A moon, not Old Earth’s moon judging by the dust storms and clouds visible on its surface, had risen and now hung above the black curve of the Colosseum wall. Hunt sat in the rocky center and glowered at the blue glow of the portal. From somewhere behind him came the frenzied beat of pigeons’ wings and the rattle of a small rock on stone.

Hunt rose painfully, fumbled the laser pen out of his pocket, and stood, legs apart, waiting and straining to see into the shadows of the Colosseum’s many crevices and arches. Nothing stirred.

A sudden noise behind him made him whirl and almost spray the thin beam of laser light across the farcaster portal’s surface. An arm appeared there. Then a leg. A person emerged. Then another.

The Colosseum echoed to Leigh Hunt’s shouts.

Meina Gladstone had known that as tired as she was, it would be folly to nap even as long as thirty minutes. But since childhood, she had trained herself to take five-to fifteen-minute catnaps, shrugging off weariness and fatigue toxins through these brief respites from thought.

Now, sickened with exhaustion and the vertigo of the previous forty-eight hours’ confusion, she lay a few minutes on the long sofa in her study, emptying her mind of trivia and redundancies, letting her subconscious find a path through the jungle of thoughts and events. For a few minutes, she dozed, and while she dozed she dreamed.

Meina Gladstone sat upright, shrugging off the light afghan and tapping at her comlog before her eyes were open. “Sedeptra!

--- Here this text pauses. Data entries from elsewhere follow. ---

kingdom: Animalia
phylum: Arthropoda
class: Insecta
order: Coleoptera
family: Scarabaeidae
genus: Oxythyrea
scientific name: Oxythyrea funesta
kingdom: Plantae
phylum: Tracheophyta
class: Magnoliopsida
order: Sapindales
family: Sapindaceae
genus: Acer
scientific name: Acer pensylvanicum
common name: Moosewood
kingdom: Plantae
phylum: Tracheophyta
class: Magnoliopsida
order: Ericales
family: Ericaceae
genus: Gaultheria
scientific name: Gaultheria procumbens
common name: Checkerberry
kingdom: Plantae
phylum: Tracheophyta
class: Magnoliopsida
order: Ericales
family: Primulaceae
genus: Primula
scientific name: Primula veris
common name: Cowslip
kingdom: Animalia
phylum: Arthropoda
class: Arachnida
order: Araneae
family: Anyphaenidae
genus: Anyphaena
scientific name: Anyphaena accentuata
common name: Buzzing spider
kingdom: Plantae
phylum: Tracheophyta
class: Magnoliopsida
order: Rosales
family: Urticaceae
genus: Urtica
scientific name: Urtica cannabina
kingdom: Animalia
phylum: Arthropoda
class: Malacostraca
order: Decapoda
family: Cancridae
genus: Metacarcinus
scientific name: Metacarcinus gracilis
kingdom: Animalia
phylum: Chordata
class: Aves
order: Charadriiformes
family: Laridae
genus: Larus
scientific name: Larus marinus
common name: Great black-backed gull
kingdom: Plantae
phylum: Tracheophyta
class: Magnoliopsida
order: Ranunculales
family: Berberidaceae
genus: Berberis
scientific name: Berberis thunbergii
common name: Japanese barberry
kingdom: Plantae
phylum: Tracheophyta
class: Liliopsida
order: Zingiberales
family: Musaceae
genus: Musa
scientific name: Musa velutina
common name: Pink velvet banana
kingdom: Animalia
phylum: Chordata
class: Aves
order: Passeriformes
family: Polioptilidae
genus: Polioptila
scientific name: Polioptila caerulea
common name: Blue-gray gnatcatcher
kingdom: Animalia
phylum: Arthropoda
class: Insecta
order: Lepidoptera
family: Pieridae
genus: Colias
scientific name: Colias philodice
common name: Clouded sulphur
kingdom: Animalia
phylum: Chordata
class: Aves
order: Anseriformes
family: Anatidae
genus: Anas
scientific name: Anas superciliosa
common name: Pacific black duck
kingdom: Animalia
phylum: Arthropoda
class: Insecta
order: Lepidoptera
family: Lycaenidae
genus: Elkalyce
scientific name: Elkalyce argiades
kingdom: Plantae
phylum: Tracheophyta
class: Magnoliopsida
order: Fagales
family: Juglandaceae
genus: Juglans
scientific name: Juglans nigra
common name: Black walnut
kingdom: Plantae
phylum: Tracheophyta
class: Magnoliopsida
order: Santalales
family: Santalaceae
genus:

Get General Morpurgo and Admiral Singh in my office in three minutes.”

Gladstone stepped into the adjoining bathroom, showered and sonicked, pulled out fresh clothes—her most formal suit of soft, black whipcord velvet, a gold and red Senate scarf held in place by a gold pin showing the geodesic symbol of the Hegemony, earrings dating back to pre-Mistake Old Earth, and the topaz bracelet-cum-comlog given to her by Senator Byron Lamia before his marriage—and was back in the study in time to greet the two FORCE officers.

“CEO, this is very unfortunate timing,” began Admiral Singh. “The final data from Mare Infinitus was being analyzed, and we were discussing fleet movements for the defense of Asquith.”

Gladstone ordered her private farcaster into existence and gestured for the two men to follow her.

Singh glanced around as he stepped through into gold grass under a threatening bronze sky. “Kastrop-Rauxel,” he said. “There were rumors that a previous administration had FORCE:space construct a private farcaster here.”